Separation of concerns endures
Event-driven architecture, fault tolerance, modularity—these principles are more important in agent-native systems, not less. AI has changed how software is built. It hasn't changed what makes software good.
Trust is the bottleneck
The fundamental constraint on agent adoption is not capability—it is trust. Explainability, auditability, and reliability are prerequisites for enterprise deployment. The companies that solve trust infrastructure will capture enormous value.
Where I Stand
I'm building an autonomous AI operating system. Not a dashboard for configuring agents—a self-operating system where a Master Agent runs, scores, and continuously improves a fleet of agents autonomously. Non-technical users interact through an adaptive canvas that surfaces what matters. The infrastructure is invisible. I'm also building open-source agent skills that encode entire development workflows into reusable capabilities.
I'm not a spectator making predictions. I'm a builder betting my time on this thesis.
What I've learned from the inside:
- AI agents don't write code for you. They enforce your standards, run your quality gates, and operate your build loop. You decide what to build. Agents ensure how it's built meets your bar.
- The first principles matter more than the specific tools. Question, delete, simplify, accelerate—automate last. Traditional software automated early. AI agents force you back to the fundamentals.
- The constraint was never the local machine. It was clarity of intent. When I define the problem precisely, agents solve it reliably. When I'm vague, they produce noise. The bottleneck is thinking, not computing.
- Minimalism applies to compute the same way it applies to possessions.
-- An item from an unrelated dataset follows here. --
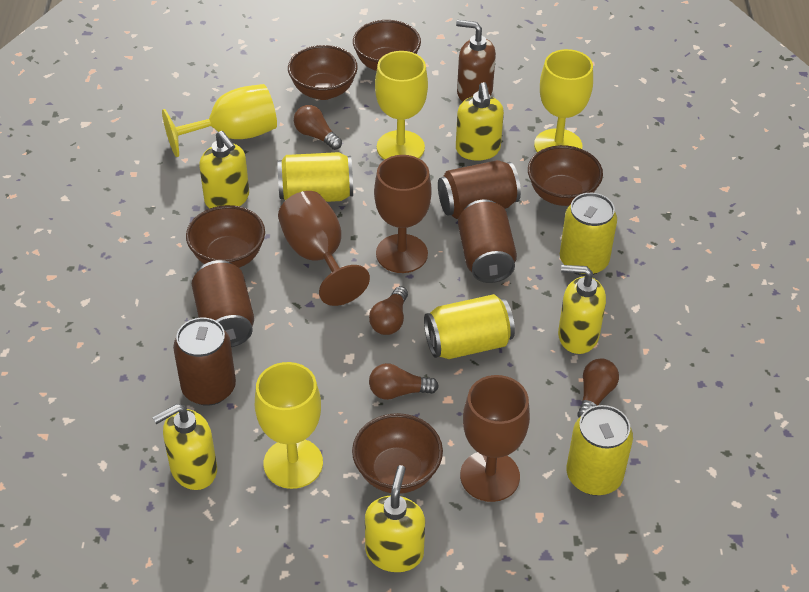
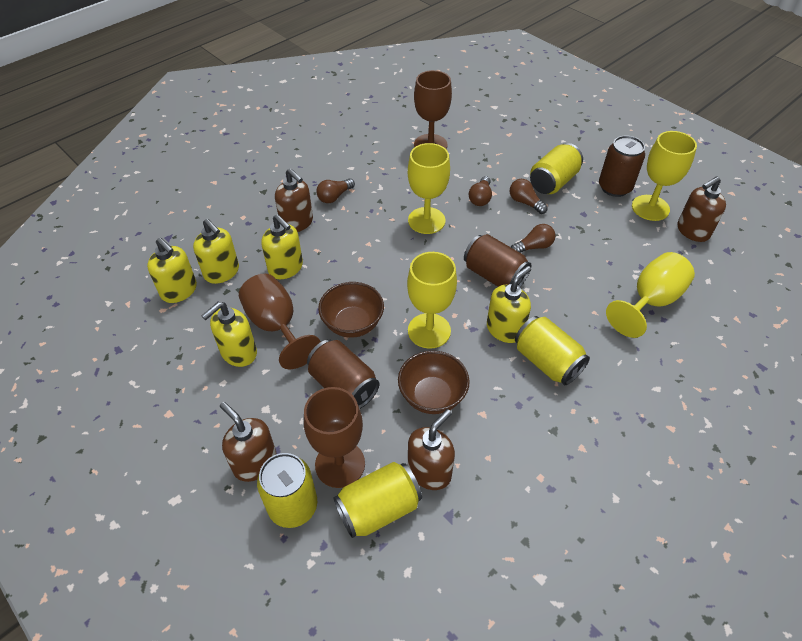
brown bowl: [186,205,265,268] [288,45,358,100] [352,413,443,494] [353,20,421,71] [528,145,603,206] = 5 -> [318,282,384,338] [398,351,470,414] = 2
brown can: [173,318,236,406] [192,260,254,347] [438,160,521,219] [458,199,517,283] = 4 -> [307,339,379,409] [464,234,531,287] [599,136,645,197] = 3
brown soap dispenser: [456,20,496,102] = 1 -> [220,402,277,482] [275,168,313,232] [408,409,455,490] [678,176,726,242] = 4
Own the interface, rent the power. The less you own, the faster you move.
- Today, compute is delegated—remote servers, cloud providers, centralized infrastructure. That's the pragmatic choice right now. But the endgame should be local and private. Hardware will catch up. Models will shrink. The same agents that run on rented GPUs today will run on your own device tomorrow. Privacy matters, and centralized compute is a tradeoff, not a destination. We'll get there.
Software isn't disappearing. It's being reorganized. The UI wrappers compress. The infrastructure expands. The role shifts from code writer to systems architect. The pricing shifts from access to outcomes. The power shifts from tool vendors to whoever controls the data and the protocols.
The direction is clear. The timeline is slower than the hype suggests and faster than incumbents hope.
Build on standards. Own the data. Think in systems. The rest follows.